Problem statement:
Copy out the following lines without changing anything, covering all of the data.

═════ Data lines

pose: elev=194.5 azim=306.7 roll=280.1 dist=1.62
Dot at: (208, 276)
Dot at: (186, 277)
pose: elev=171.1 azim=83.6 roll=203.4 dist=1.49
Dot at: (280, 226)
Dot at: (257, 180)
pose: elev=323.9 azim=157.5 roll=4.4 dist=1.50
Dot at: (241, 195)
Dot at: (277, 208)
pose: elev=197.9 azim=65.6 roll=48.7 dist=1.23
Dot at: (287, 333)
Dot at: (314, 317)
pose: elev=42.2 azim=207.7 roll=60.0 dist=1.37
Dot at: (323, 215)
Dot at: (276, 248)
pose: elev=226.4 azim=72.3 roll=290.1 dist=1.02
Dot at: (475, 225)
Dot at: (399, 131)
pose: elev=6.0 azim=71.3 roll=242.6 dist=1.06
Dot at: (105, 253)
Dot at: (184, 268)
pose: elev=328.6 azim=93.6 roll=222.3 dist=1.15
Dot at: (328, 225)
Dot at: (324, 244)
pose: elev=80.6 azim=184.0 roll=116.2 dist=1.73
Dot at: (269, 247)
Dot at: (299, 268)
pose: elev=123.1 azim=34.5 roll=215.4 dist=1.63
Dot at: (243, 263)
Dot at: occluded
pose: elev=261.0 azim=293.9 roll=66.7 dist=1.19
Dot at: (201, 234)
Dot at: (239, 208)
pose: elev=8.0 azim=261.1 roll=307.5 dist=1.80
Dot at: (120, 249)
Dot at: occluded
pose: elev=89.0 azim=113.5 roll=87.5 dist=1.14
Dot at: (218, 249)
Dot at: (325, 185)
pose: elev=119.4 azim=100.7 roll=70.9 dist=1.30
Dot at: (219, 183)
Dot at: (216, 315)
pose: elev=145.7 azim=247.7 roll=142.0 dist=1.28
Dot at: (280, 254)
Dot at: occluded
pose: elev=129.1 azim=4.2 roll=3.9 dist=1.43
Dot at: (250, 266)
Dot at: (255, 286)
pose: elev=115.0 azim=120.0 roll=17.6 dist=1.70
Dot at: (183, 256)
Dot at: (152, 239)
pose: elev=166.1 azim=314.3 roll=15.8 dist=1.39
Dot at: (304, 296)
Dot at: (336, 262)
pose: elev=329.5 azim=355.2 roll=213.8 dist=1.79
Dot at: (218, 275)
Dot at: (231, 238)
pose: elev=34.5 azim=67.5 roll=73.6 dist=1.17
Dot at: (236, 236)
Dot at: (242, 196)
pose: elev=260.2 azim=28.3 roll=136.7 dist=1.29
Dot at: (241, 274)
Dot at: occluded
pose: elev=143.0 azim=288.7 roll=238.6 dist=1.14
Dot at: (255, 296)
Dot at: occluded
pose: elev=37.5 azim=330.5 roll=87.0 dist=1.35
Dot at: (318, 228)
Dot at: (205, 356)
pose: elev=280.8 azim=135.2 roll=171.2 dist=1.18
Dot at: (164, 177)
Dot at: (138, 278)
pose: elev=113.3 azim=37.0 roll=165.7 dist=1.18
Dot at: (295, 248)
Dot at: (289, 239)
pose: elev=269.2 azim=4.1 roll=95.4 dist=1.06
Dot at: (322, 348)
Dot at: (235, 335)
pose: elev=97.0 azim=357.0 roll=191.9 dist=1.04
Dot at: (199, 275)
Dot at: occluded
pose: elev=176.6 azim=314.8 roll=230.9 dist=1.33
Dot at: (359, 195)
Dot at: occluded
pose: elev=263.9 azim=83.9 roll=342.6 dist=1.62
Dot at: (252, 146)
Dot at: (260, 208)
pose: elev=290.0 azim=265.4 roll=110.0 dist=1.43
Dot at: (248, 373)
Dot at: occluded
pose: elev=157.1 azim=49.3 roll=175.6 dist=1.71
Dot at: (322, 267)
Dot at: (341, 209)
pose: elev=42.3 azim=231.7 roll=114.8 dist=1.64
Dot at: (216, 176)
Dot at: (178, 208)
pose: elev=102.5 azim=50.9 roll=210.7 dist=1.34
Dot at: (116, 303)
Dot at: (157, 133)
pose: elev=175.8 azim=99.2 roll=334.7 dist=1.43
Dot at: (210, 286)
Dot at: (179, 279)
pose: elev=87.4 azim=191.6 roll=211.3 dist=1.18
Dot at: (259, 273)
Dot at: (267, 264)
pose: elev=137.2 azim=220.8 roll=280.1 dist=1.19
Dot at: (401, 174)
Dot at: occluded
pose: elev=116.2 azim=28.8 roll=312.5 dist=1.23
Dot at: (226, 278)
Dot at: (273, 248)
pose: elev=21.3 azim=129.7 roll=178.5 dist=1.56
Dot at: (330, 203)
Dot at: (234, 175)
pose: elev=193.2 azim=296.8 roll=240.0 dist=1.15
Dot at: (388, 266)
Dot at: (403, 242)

══════════

Task solution:
pose: elev=194.5 azim=306.7 roll=280.1 dist=1.62
Dot at: (208, 276)
Dot at: (186, 277)
pose: elev=171.1 azim=83.6 roll=203.4 dist=1.49
Dot at: (280, 226)
Dot at: (257, 180)
pose: elev=323.9 azim=157.5 roll=4.4 dist=1.50
Dot at: (241, 195)
Dot at: (277, 208)
pose: elev=197.9 azim=65.6 roll=48.7 dist=1.23
Dot at: (287, 333)
Dot at: (314, 317)
pose: elev=42.2 azim=207.7 roll=60.0 dist=1.37
Dot at: (323, 215)
Dot at: (276, 248)
pose: elev=226.4 azim=72.3 roll=290.1 dist=1.02
Dot at: (475, 225)
Dot at: (399, 131)
pose: elev=6.0 azim=71.3 roll=242.6 dist=1.06
Dot at: (105, 253)
Dot at: (184, 268)
pose: elev=328.6 azim=93.6 roll=222.3 dist=1.15
Dot at: (328, 225)
Dot at: (324, 244)
pose: elev=80.6 azim=184.0 roll=116.2 dist=1.73
Dot at: (269, 247)
Dot at: (299, 268)
pose: elev=123.1 azim=34.5 roll=215.4 dist=1.63
Dot at: (243, 263)
Dot at: occluded
pose: elev=261.0 azim=293.9 roll=66.7 dist=1.19
Dot at: (201, 234)
Dot at: (239, 208)
pose: elev=8.0 azim=261.1 roll=307.5 dist=1.80
Dot at: (120, 249)
Dot at: occluded
pose: elev=89.0 azim=113.5 roll=87.5 dist=1.14
Dot at: (218, 249)
Dot at: (325, 185)
pose: elev=119.4 azim=100.7 roll=70.9 dist=1.30
Dot at: (219, 183)
Dot at: (216, 315)
pose: elev=145.7 azim=247.7 roll=142.0 dist=1.28
Dot at: (280, 254)
Dot at: occluded
pose: elev=129.1 azim=4.2 roll=3.9 dist=1.43
Dot at: (250, 266)
Dot at: (255, 286)
pose: elev=115.0 azim=120.0 roll=17.6 dist=1.70
Dot at: (183, 256)
Dot at: (152, 239)
pose: elev=166.1 azim=314.3 roll=15.8 dist=1.39
Dot at: (304, 296)
Dot at: (336, 262)
pose: elev=329.5 azim=355.2 roll=213.8 dist=1.79
Dot at: (218, 275)
Dot at: (231, 238)
pose: elev=34.5 azim=67.5 roll=73.6 dist=1.17
Dot at: (236, 236)
Dot at: (242, 196)
pose: elev=260.2 azim=28.3 roll=136.7 dist=1.29
Dot at: (241, 274)
Dot at: occluded
pose: elev=143.0 azim=288.7 roll=238.6 dist=1.14
Dot at: (255, 296)
Dot at: occluded
pose: elev=37.5 azim=330.5 roll=87.0 dist=1.35
Dot at: (318, 228)
Dot at: (205, 356)
pose: elev=280.8 azim=135.2 roll=171.2 dist=1.18
Dot at: (164, 177)
Dot at: (138, 278)
pose: elev=113.3 azim=37.0 roll=165.7 dist=1.18
Dot at: (295, 248)
Dot at: (289, 239)
pose: elev=269.2 azim=4.1 roll=95.4 dist=1.06
Dot at: (322, 348)
Dot at: (235, 335)
pose: elev=97.0 azim=357.0 roll=191.9 dist=1.04
Dot at: (199, 275)
Dot at: occluded
pose: elev=176.6 azim=314.8 roll=230.9 dist=1.33
Dot at: (359, 195)
Dot at: occluded
pose: elev=263.9 azim=83.9 roll=342.6 dist=1.62
Dot at: (252, 146)
Dot at: (260, 208)
pose: elev=290.0 azim=265.4 roll=110.0 dist=1.43
Dot at: (248, 373)
Dot at: occluded
pose: elev=157.1 azim=49.3 roll=175.6 dist=1.71
Dot at: (322, 267)
Dot at: (341, 209)
pose: elev=42.3 azim=231.7 roll=114.8 dist=1.64
Dot at: (216, 176)
Dot at: (178, 208)
pose: elev=102.5 azim=50.9 roll=210.7 dist=1.34
Dot at: (116, 303)
Dot at: (157, 133)
pose: elev=175.8 azim=99.2 roll=334.7 dist=1.43
Dot at: (210, 286)
Dot at: (179, 279)
pose: elev=87.4 azim=191.6 roll=211.3 dist=1.18
Dot at: (259, 273)
Dot at: (267, 264)
pose: elev=137.2 azim=220.8 roll=280.1 dist=1.19
Dot at: (401, 174)
Dot at: occluded
pose: elev=116.2 azim=28.8 roll=312.5 dist=1.23
Dot at: (226, 278)
Dot at: (273, 248)
pose: elev=21.3 azim=129.7 roll=178.5 dist=1.56
Dot at: (330, 203)
Dot at: (234, 175)
pose: elev=193.2 azim=296.8 roll=240.0 dist=1.15
Dot at: (388, 266)
Dot at: (403, 242)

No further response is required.